Cerebral Amyloid Angiopathy, Dementia, and Alzheimer Neuropathologic Changes: Findings From the ACT Autopsy Cohort.

Abstract

Background and objectives: Cerebral amyloid angiopathy (CAA) is common in older adults and is associated with dementia. Less is known whether this association is mediated by Alzheimer disease (AD) neuropathologic changes, the examination of which was the objective of this study.

Methods: This was a retrospective cross-sectional examination of the Kaiser Permanente Washington database of the Adult Changes in Thought (ACT) autopsy cohort with information on CAA, dementia, the Consortium to Establish a Registry for Alzheimer's Disease (CERAD) (amyloid neuritic plaques), and Braak (tau neurofibrillary tangles). CAA was diagnosed by immunohistochemistry and dementia by ACT Consensus Diagnostic Conference. AD neuropathology was categorized by CERAD scores and Braak stages. Multivariable logistic regression models were used to estimate odds ratios (ORs) and 95% CIs of the associations of CAA with dementia, adjusting for age at death and sex, and with additional adjustments separately for CERAD scores (moderate-severe vs mild-absent), Braak stages (V-VI vs 0-IV), APOE ε4, and stroke. Formal mediation analyses were conducted to estimate age-sex-adjusted OR (95% CI) for natural indirect effects (NIEs) of CERAD scores and Braak stages.

Results: The 848 participants had a mean age of 86.7 ± 4.6 years at death, and 57.6% were female. CAA was present in 322 participants (38.0%), of whom 152, 145, and 25 had mild, moderate, and severe CAA, respectively. Dementia was present in 384 participants (45.3%), of whom 317 had AD. Dementia was more common in those with CAA than without (53.7% vs 40.1%; age-sex-adjusted OR 1.57, 95% CI 1.18-2.10). This association remained significant after separate adjustment for other covariates but lost significance when adjusted for CERAD scores (OR 1.27, 95% CI 0.93-1.71) and Braak stages (OR 0.96, 95% CI 0.69-1.33). Findings from our formal mediation analyses show that ORs (95% CIs) for NIE of CERAD scores and Braak stages were 1.25 (1.13-1.37) and 1.63 (1.38-1.88), respectively, and CERAD scores and Braak stages mediated 53% and 111% of the total association, respectively.
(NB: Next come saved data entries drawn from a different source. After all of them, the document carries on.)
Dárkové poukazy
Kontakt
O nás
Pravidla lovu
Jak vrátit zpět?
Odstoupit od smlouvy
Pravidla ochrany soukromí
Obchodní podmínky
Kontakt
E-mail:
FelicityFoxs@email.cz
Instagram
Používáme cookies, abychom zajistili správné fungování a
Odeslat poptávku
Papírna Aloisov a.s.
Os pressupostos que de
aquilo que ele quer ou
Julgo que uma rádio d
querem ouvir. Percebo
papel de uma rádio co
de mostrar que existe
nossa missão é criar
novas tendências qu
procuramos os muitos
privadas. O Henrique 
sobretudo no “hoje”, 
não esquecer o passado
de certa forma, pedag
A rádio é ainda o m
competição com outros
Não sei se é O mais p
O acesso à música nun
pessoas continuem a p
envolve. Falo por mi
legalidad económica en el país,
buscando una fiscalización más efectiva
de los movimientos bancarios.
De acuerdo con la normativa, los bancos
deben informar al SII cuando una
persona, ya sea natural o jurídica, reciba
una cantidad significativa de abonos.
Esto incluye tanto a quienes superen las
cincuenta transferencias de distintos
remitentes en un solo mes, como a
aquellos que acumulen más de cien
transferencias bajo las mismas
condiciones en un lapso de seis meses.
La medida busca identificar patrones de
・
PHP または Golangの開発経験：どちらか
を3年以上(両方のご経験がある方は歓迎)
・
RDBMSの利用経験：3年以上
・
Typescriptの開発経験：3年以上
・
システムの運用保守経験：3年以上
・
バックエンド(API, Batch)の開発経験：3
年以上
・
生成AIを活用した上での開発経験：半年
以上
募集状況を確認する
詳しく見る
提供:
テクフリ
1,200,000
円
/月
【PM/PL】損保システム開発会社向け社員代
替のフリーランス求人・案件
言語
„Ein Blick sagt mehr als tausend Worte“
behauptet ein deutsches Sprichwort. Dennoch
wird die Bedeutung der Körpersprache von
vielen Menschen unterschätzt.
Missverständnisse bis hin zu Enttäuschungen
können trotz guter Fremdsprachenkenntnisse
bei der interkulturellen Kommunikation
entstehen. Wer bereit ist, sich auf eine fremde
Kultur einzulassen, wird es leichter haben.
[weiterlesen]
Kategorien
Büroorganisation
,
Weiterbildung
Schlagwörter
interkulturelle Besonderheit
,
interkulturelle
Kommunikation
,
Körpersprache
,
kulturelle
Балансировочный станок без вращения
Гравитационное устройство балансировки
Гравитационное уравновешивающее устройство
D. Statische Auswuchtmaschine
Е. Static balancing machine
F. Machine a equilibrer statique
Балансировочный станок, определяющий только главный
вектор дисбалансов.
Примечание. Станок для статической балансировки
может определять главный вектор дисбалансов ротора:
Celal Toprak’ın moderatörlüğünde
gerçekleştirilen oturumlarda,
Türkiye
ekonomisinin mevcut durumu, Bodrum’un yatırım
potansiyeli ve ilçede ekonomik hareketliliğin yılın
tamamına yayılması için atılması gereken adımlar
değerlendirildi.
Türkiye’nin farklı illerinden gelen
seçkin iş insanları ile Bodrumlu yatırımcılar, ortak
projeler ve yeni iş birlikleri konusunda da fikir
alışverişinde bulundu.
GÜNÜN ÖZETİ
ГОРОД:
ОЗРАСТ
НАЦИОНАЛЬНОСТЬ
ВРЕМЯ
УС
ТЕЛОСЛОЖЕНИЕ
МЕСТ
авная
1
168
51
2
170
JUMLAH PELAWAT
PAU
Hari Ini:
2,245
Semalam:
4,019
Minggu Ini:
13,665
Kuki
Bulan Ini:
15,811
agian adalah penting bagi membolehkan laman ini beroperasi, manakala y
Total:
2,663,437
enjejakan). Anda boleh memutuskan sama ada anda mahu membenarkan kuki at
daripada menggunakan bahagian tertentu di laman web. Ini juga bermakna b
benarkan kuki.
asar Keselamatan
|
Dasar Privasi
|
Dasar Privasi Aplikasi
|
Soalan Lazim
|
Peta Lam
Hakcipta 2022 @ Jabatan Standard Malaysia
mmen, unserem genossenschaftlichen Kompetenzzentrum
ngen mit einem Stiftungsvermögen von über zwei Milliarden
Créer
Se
Discussion: We observed a significant association between CAA and dementia that disappeared when adjusted for CERAD or Braak stages. Findings from our mediation analyses suggest that the CAA-dementia association may be potentially mediated by AD neuropathologic changes. This hypothesis needs to be tested in future mechanistic studies in AD accounting for unmeasured confounders.